Motion of ball (air viscosity concerned)

Suppose a ball of mass $$m$$ is thrown vertically upwards from the ground. I understand that the speed-time graph would be somewhat like a distorted parabola. But what about the velocity- time graph (considering air drag or viscosity)?

According to me it would attain a kind of terminal velocity while falling down. But I am unable to interpret it mathematically.

And sometimes you really need mathematical intuition to see what is happening. So can anyone make a brief mathematical interpretation of this? Thank you.

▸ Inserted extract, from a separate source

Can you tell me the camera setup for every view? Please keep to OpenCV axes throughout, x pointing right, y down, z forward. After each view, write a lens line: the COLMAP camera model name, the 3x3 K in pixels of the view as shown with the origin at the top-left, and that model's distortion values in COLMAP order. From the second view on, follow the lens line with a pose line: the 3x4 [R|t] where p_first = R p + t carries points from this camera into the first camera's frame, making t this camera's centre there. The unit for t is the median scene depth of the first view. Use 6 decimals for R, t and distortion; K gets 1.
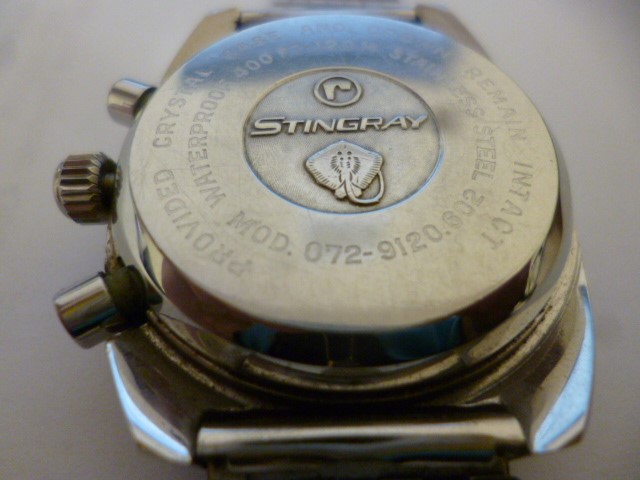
lens RADIAL K [[458.6, 0, 304.1], [0, 458.6, 241.7], [0, 0, 1]] dist [-0.006065, 0.008632]
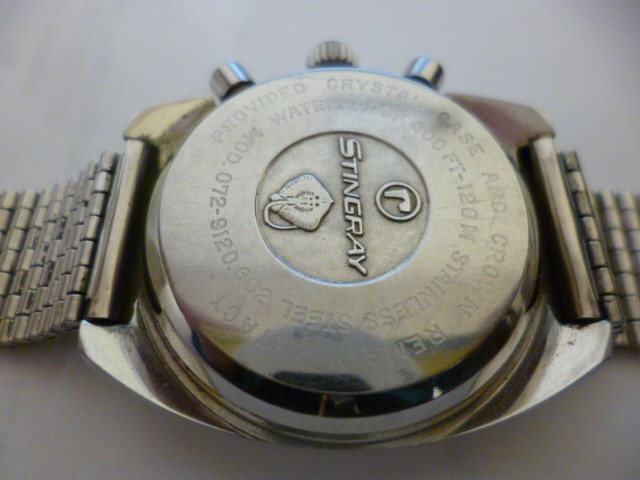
lens RADIAL K [[458.6, 0, 319.1], [0, 458.6, 240.3], [0, 0, 1]] dist [-0.006065, 0.008632]
pose [[-0.019583, 0.900982, -0.433415, 0.718543], [-0.837560, 0.221950, 0.499231, -0.794987], [0.545995, 0.372787, 0.750280, 0.161777]]
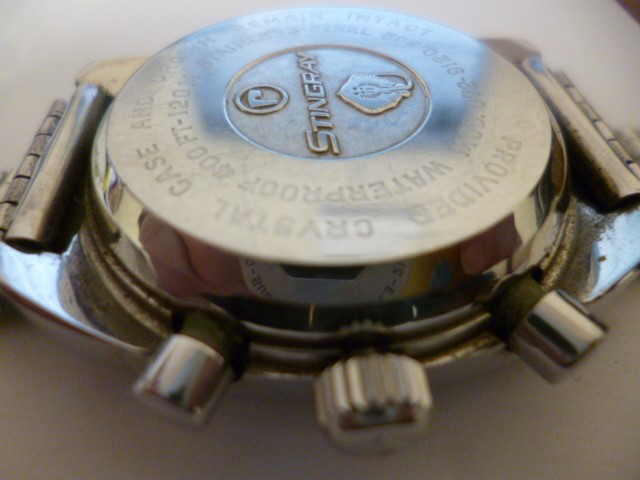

Let, the viscous force drag, $${F}={k}{v}$$ where $${k}$$ is a constant and $${v}$$ is the velocity at any instant. While moving up (upward acceleration is negative),
$${ma} = {mg} + {kv}$$ $${a}={g} + \frac{kv}{m}$$
$${ma}={mg}-{kv}$$ $${a}={g} - \frac{kv}{m}$$
From any of the two equations, it is clear that $$-\frac {dv}{dt} \propto {v}$$ $$\frac {dv}{v} \propto {-dt}$$ $$\int \frac {dv}{v} = {n}\int {-dt}$$ Where $$n$$ is a constant $${\ln v} = {-nt + c}$$ $$e^{\ln v}= e^{-nt+c}$$ $${v} = e^{-nt+c}$$